Grace smiled.  "Better too young than too late.  If you have a family altar with children when they are very small, they will accept the Fatherhood of God easily.  Our kids started praying as soon as they could ask us for things."

"I see," Darla said.  "I'm sure it is important, but I wouldn't know how to go about starting to have family prayers.  What did you do?"

Perhaps you, too, have seen the need to begin a time of family worship, but haven't known exactly what to include.  Some of the components of an effective family altar are:

A leader.  Since the husband is the priest-figure in his home, it is best for the father to lead the worship time.  However, in some Christian homes the father is absent or unwilling, so the mother will need to assume that role.  Perhaps, as the children grow older, each can take a turn being the leader for an evening.

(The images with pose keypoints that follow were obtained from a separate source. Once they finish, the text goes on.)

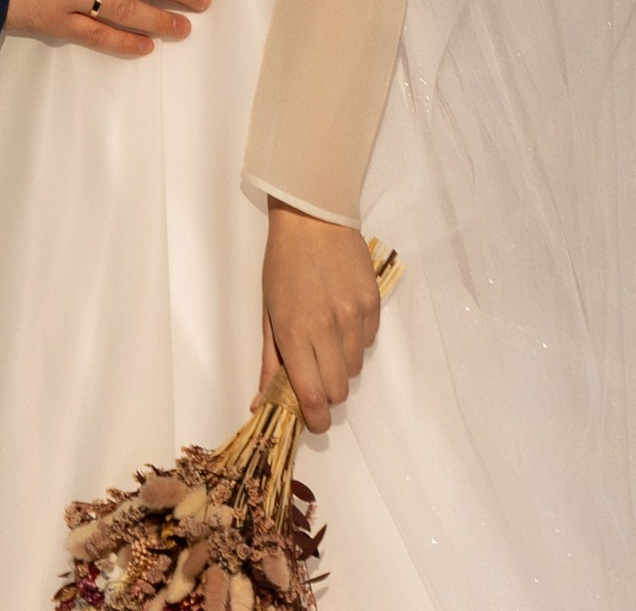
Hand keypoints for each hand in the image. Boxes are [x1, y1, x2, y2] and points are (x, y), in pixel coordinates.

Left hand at [260, 204, 380, 432]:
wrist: (314, 216)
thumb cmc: (283, 263)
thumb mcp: (268, 311)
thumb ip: (270, 360)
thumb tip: (262, 404)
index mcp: (294, 331)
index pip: (312, 396)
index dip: (315, 418)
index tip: (312, 419)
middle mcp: (326, 328)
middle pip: (337, 391)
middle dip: (326, 391)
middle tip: (316, 371)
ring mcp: (353, 316)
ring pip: (355, 369)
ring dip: (341, 365)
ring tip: (328, 336)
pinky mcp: (373, 304)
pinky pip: (368, 342)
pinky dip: (356, 341)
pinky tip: (343, 316)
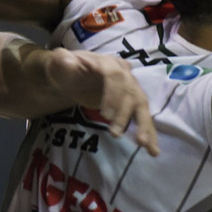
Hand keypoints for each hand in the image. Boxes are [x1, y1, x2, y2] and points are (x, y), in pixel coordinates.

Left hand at [43, 47, 158, 156]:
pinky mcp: (132, 102)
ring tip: (143, 144)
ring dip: (143, 125)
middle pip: (130, 92)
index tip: (104, 115)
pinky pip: (143, 117)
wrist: (72, 75)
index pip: (114, 76)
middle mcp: (123, 73)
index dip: (113, 95)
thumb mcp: (59, 63)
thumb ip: (61, 61)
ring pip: (141, 105)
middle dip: (125, 114)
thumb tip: (68, 62)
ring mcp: (130, 87)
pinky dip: (149, 132)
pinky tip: (153, 150)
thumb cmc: (65, 69)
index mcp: (106, 62)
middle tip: (115, 134)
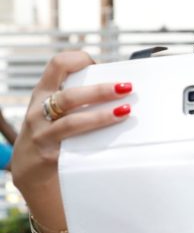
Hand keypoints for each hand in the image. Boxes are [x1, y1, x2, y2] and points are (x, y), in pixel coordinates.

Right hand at [12, 51, 131, 194]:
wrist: (28, 173)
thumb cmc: (48, 136)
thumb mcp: (52, 111)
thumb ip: (75, 100)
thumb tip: (117, 89)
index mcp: (42, 93)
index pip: (57, 66)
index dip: (79, 60)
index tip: (99, 65)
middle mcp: (39, 110)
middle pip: (70, 96)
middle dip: (100, 91)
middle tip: (126, 88)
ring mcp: (43, 133)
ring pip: (73, 122)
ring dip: (101, 116)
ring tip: (124, 111)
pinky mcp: (50, 155)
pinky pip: (74, 147)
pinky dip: (95, 141)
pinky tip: (112, 140)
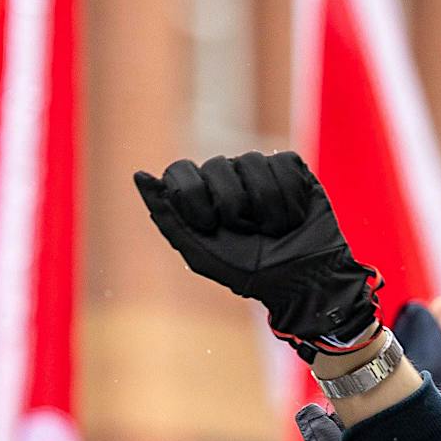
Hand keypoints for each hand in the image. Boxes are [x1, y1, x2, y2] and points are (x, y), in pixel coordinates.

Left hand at [134, 151, 380, 362]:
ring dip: (264, 205)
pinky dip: (288, 198)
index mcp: (199, 195)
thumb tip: (139, 175)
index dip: (194, 197)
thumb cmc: (247, 270)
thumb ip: (167, 214)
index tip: (209, 225)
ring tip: (272, 228)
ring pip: (252, 161)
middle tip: (247, 231)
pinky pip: (282, 163)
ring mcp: (258, 169)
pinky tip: (292, 216)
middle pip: (216, 165)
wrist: (301, 279)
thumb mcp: (198, 250)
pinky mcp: (291, 167)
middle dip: (233, 205)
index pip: (180, 171)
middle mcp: (226, 177)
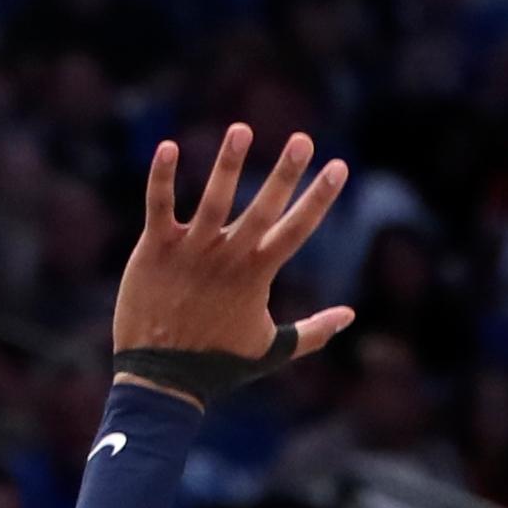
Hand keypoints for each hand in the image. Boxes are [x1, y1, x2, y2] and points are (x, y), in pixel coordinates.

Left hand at [114, 126, 353, 392]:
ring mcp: (193, 251)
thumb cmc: (220, 364)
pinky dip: (162, 176)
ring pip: (214, 198)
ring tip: (241, 129)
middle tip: (304, 139)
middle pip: (264, 208)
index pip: (297, 230)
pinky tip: (168, 146)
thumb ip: (314, 331)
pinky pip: (159, 205)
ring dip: (228, 162)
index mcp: (258, 275)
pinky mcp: (156, 248)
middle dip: (286, 173)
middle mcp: (230, 257)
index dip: (319, 198)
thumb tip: (350, 316)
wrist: (163, 378)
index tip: (338, 167)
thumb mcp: (273, 350)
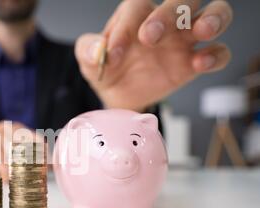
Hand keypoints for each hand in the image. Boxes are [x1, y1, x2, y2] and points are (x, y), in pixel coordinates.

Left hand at [75, 0, 232, 110]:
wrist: (119, 98)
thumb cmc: (108, 70)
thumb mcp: (90, 61)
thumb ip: (88, 50)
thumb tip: (98, 49)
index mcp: (136, 14)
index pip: (137, 7)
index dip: (125, 27)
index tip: (112, 54)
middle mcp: (166, 21)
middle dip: (171, 12)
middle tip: (150, 37)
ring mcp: (184, 40)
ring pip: (215, 12)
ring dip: (213, 17)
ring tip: (202, 31)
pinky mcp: (194, 63)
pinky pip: (219, 52)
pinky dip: (216, 55)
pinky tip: (201, 63)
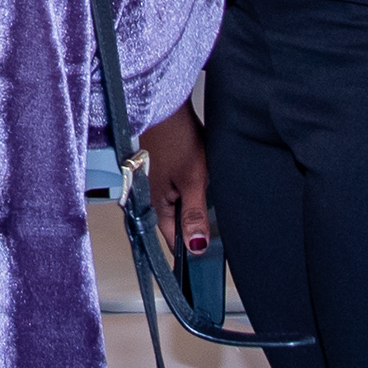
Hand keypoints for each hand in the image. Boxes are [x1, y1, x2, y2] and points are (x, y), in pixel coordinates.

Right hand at [141, 104, 214, 258]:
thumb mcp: (193, 180)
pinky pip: (178, 191)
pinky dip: (191, 192)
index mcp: (157, 205)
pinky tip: (203, 183)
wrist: (168, 107)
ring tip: (208, 204)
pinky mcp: (165, 170)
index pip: (172, 239)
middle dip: (194, 229)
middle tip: (213, 233)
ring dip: (193, 208)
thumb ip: (194, 214)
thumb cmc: (177, 139)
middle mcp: (154, 197)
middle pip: (176, 224)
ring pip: (178, 206)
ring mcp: (158, 183)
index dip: (189, 250)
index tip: (204, 260)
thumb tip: (196, 245)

Time.  Taking ten to twenty minutes in the morning or evening will not be too long for even very young children.  Just before bedtime might be good.  When kids begin school, the worship time can be lengthened.  But be flexible.  On evenings when the children are very tired, just a few minutes will suffice, without breaking the continuity of a daily worship time.

Singing.  Choruses that the children know from their Sunday School hour will help them feel comfortable and lead the family into worship.  Learning new songs for their age group is always appropriate.  Help them learn hymns, too, if the words are not to 'big' for them.

Scripture reading and memorization.  The Gospels read like a story for young children, especially if you use a modern language version.  Memorizing scripture will allow each family member to take God's Word with them throughout their day.  Even young children can memorize short passages.  As they grow older, even memorizing full chapters will not be too difficult.

Worship and thanksgiving.  Praising God for His goodness and giving thanks to Him for everyday blessings will help the family to be more grateful for each other, too.  Complimenting one another will become easier.  Giving thanks each day will help family members to be alert to the blessing of life.  No matter how difficul a family's life is, there are always reasons for which to be grateful to God.

Requests and prayer.  Children's prayer requests may seem amusing to teens and adults, but every child's plea in prayer should be taken seriously.  If a child's appeal is laughed at when he or she is small, that child may withdraw from any form of prayer or worship in adulthood.  Remind the family that God hears and answers every prayer, whether it is voiced in one's heart or at the Family Altar.


lynnmosher said...

Great tips, Sylvia! Loved it! Thanks for sharing this. Blessings!